Rewrite everything from the line containing "List the labels" down to the end of the records as a Markdown table with the columns Entry and Text, numbering each line and omitting blank lines. Leave the pictures out of the table.

====== Dataset

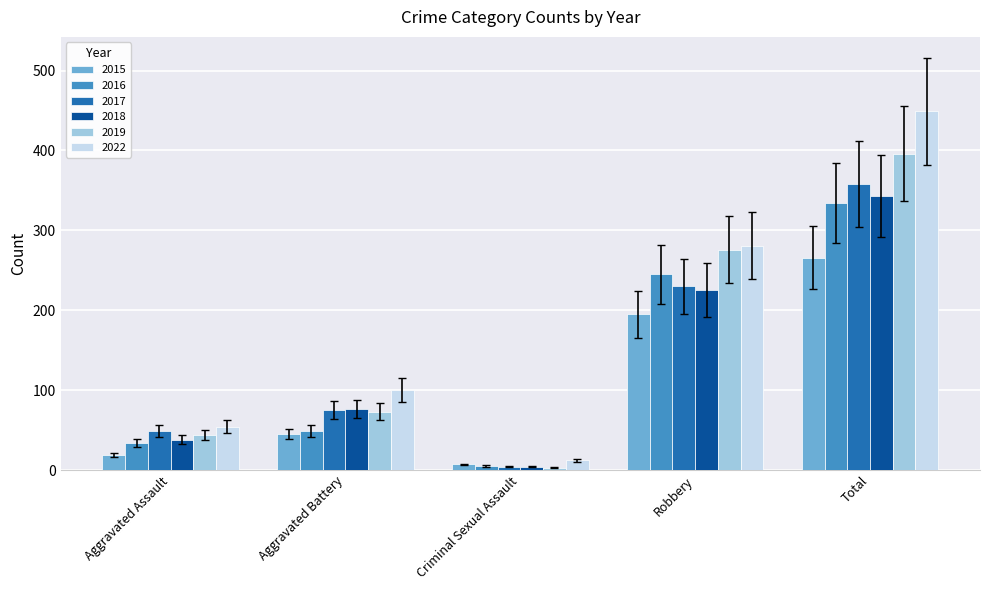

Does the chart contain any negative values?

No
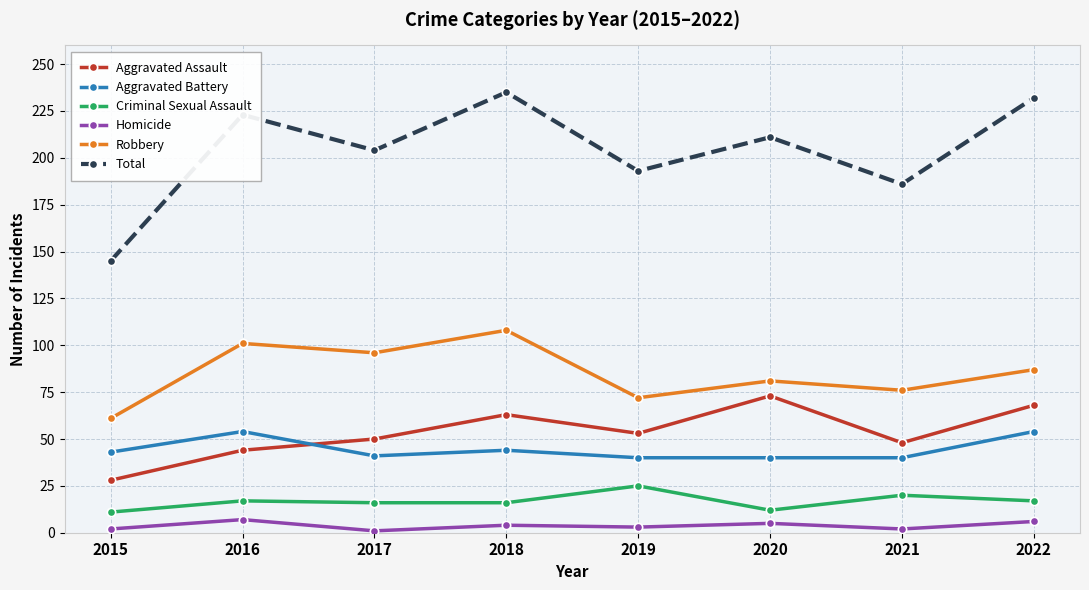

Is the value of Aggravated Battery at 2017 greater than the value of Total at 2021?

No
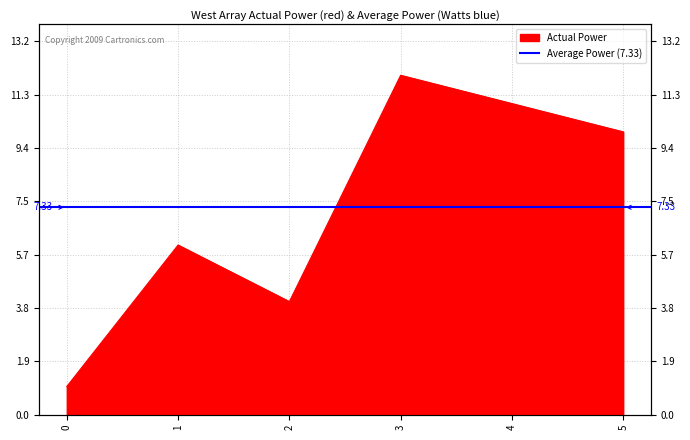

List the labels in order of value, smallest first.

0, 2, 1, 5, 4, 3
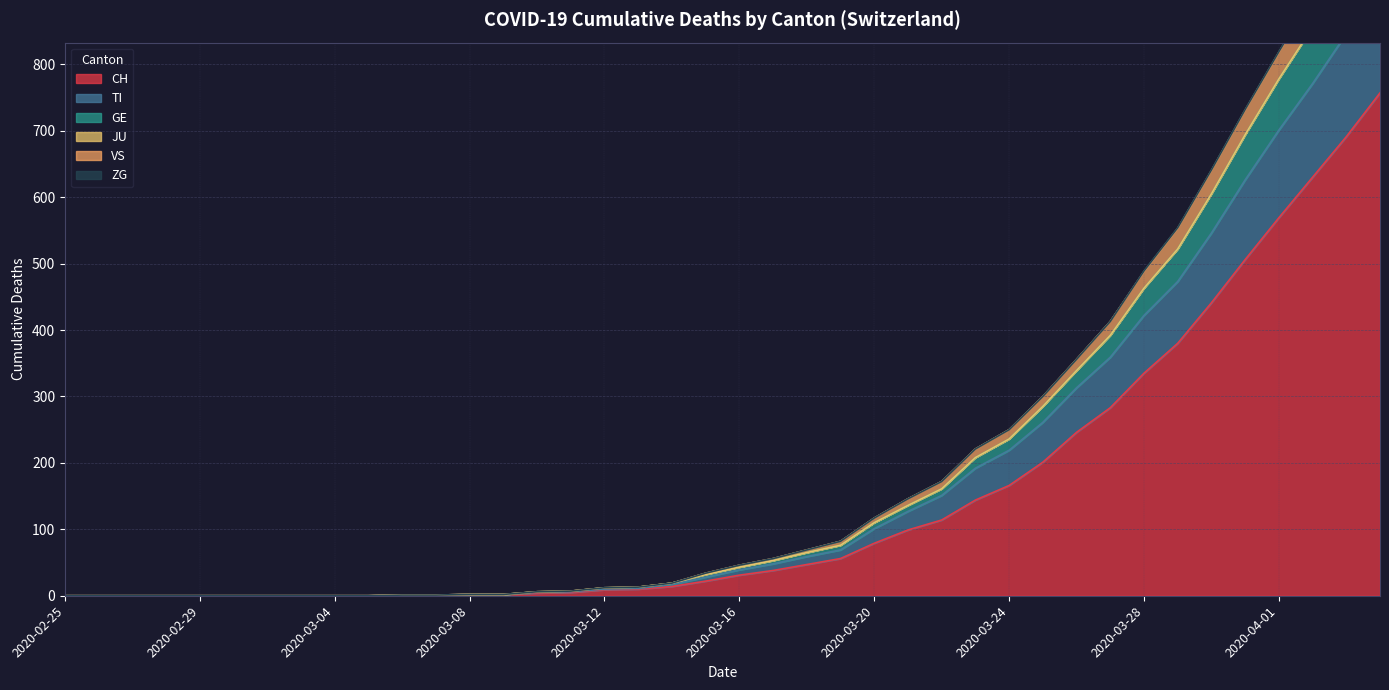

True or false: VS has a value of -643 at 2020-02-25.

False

============

● Task output
| Entry | Text |
|---|---|
| 1 | List the labels in order of value, smallest first. |
| 2 | 0, 2, 1, 5, 4, 3 |
| 3 | True or false: VS has a value of -643 at 2020-02-25. |
| 4 | False |